# Catholic Church's creedal basis...?



## Laura (Jun 29, 2005)

*Catholic Church\'s creedal basis...?*

Hi all,

I'm fairly ignorant about how the Catholic Church has changed (if it has at all) since the Reformation, and in studying the WCF with Gordon Clark's commentary, I'm coming across some outrageous things quoted from the Council of Trent. I'm supposing that since Clark quotes them in a modern book, the RCC still upholds most everything that came out of Trent. Am I right, or have there been significant changes to their doctrine? Also, the book was published over 50 years ago. Has there been much change since then?

For example, the RCC responded to the Reformers' discovery of assurance of faith with a condemnation for whomever claimed to have remission of sins. Is that still actually their doctrine? 
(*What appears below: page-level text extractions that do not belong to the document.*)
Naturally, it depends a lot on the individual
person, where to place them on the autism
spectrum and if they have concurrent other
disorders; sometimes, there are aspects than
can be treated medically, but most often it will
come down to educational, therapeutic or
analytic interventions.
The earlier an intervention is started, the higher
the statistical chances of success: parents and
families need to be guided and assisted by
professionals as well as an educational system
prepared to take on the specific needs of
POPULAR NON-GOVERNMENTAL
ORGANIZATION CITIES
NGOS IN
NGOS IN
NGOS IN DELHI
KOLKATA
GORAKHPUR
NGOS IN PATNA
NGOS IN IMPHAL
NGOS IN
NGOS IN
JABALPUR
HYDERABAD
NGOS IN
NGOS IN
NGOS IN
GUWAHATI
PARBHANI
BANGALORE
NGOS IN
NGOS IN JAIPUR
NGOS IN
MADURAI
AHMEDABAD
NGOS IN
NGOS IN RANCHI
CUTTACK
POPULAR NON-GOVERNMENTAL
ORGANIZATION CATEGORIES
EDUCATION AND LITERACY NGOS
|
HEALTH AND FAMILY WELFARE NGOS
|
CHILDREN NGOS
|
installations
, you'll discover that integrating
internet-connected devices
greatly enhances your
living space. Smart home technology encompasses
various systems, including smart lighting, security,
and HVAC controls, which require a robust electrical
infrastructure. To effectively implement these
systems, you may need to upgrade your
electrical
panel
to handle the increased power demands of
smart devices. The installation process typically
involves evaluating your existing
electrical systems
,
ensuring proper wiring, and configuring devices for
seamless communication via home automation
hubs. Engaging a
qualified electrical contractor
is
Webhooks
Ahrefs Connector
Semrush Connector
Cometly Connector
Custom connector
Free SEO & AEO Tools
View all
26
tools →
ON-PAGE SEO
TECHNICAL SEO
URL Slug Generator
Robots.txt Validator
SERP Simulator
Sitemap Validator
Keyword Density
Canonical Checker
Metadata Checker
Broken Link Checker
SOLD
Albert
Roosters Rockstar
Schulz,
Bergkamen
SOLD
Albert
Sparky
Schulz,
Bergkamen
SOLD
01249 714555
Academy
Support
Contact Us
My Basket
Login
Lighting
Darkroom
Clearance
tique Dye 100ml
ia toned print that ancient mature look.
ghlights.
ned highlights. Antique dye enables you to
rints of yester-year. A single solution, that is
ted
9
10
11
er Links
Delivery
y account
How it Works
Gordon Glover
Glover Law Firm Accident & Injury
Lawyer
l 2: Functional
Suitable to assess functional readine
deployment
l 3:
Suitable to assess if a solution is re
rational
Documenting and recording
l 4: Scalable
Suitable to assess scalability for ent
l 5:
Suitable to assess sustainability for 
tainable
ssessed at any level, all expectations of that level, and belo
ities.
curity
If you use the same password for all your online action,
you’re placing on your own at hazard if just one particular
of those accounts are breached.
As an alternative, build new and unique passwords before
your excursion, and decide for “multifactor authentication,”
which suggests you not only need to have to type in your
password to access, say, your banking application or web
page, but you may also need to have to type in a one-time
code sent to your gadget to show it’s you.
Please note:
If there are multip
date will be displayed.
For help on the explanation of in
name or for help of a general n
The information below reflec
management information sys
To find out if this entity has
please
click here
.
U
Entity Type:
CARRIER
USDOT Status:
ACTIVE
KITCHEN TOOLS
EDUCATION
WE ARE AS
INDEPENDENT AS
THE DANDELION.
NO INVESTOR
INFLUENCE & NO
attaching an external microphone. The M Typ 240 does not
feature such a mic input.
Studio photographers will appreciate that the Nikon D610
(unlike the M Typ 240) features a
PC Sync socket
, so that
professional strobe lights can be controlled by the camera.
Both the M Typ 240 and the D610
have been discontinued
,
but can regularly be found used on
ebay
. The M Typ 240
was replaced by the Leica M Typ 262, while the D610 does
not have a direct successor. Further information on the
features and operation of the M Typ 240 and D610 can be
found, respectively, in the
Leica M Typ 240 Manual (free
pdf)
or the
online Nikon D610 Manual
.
Thanks for any help ahead of time.

[Edited on 6-29-2005 by Laura]


----------



## Arch2k (Jun 29, 2005)

Rome has never repented of her anathamas of Trent. Her doctrine of infallability does not allow her to do so. 

She is just as apostate as the day she drafted Trent.


----------



## Laura (Jun 29, 2005)

Wait, so what does that doctrine of infallibility cover? Not Scripture, right? Just church authority in general?


----------



## Arch2k (Jun 29, 2005)

> _Originally posted by Laura_
> Wait, so what does that doctrine of infallibility cover? Not Scripture, right? Just church authority in general?



Pretty much. Theoretically, the church, when it speaks officially, it is as good as gold...forever. She can't change without contridicting herself.


----------



## WrittenFromUtopia (Jun 29, 2005)

That's why they're not Christians. Trent.


----------



## Laura (Jun 29, 2005)

Yikes.


----------



## VirginiaHuguenot (Jun 29, 2005)

Trent is still in force. Vatican II, however, is also in force (unless you ask Mel Gibson  ). The documents of Vatican II and the Catholic Catechism are worth reviewing. 

Incidentally, the dogma of infallibility was only invented around 1869, I think, by Vatican I. The Marian dogmas were invented in the last 150 years or so. Rome changes, but never reforms.


----------



## Scott (Jun 30, 2005)

Laura: The best sources for identifying understanding official Catholic doctrine are The Catechism of the Catholic Church and The Catholic Encyclopedia. Official Rome still holds officially to Trent but in practice much of it has been left behind. And, in the event you have not talked to many rank and file Catholics, most do not believe official doctrines anyway. Most are basically secular relativists. Exceptions would be zealous Catholics you find on Catholic chat boards and the like. But the ones you are likely to run into in real life usually know very little of their religion (and care little too).


----------